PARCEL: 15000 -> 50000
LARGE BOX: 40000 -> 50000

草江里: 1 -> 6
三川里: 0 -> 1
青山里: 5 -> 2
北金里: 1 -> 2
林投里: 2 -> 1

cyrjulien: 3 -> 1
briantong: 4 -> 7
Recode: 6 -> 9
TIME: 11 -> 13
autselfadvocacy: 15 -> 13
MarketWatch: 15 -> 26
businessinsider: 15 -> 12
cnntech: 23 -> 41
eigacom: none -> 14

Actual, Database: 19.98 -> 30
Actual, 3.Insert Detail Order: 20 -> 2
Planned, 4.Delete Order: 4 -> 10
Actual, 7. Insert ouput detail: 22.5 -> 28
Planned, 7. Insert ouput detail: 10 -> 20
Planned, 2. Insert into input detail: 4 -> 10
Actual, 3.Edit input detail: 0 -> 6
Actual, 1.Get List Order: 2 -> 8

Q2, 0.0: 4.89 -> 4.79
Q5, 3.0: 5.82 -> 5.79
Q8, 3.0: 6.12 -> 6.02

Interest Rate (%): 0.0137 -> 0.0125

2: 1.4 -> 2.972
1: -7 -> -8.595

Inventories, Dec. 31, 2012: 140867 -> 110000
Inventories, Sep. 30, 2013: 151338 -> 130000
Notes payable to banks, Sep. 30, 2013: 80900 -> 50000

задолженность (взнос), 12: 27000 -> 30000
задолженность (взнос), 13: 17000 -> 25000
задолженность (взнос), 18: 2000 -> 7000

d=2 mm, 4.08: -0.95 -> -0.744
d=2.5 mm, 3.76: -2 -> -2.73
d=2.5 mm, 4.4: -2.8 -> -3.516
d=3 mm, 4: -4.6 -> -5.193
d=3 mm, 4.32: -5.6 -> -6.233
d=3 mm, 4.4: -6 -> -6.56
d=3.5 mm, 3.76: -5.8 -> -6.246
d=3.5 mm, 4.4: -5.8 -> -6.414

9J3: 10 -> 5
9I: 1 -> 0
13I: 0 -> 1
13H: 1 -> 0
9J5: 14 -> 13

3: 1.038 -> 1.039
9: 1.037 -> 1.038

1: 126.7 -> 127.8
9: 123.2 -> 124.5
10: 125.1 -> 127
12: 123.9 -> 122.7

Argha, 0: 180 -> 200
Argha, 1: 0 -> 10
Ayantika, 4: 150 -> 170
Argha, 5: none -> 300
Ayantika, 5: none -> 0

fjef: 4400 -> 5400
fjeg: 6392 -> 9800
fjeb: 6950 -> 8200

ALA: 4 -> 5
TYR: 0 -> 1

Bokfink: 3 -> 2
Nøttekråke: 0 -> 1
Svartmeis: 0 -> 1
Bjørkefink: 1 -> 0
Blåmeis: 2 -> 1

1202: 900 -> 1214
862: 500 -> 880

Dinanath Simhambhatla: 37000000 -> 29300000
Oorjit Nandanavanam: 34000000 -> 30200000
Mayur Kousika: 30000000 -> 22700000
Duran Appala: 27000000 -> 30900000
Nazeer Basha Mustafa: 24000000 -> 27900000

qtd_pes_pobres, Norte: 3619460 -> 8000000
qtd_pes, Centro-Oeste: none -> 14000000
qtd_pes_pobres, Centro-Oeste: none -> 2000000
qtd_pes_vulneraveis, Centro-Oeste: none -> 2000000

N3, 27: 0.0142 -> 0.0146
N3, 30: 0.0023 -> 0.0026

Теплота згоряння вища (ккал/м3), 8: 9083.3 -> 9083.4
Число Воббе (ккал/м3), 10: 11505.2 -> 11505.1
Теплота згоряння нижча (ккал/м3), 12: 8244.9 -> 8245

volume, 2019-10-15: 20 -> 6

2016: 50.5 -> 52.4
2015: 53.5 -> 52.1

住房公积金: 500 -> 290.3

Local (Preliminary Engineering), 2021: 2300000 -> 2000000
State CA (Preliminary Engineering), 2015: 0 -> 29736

ASSIGNMENT >>
Which lines of the listing contain the word "none"? Copy each of them.

RESPONSE TO THIS EXERCISE >>
eigacom: none -> 14
Argha, 5: none -> 300
Ayantika, 5: none -> 0
qtd_pes, Centro-Oeste: none -> 14000000
qtd_pes_pobres, Centro-Oeste: none -> 2000000
qtd_pes_vulneraveis, Centro-Oeste: none -> 2000000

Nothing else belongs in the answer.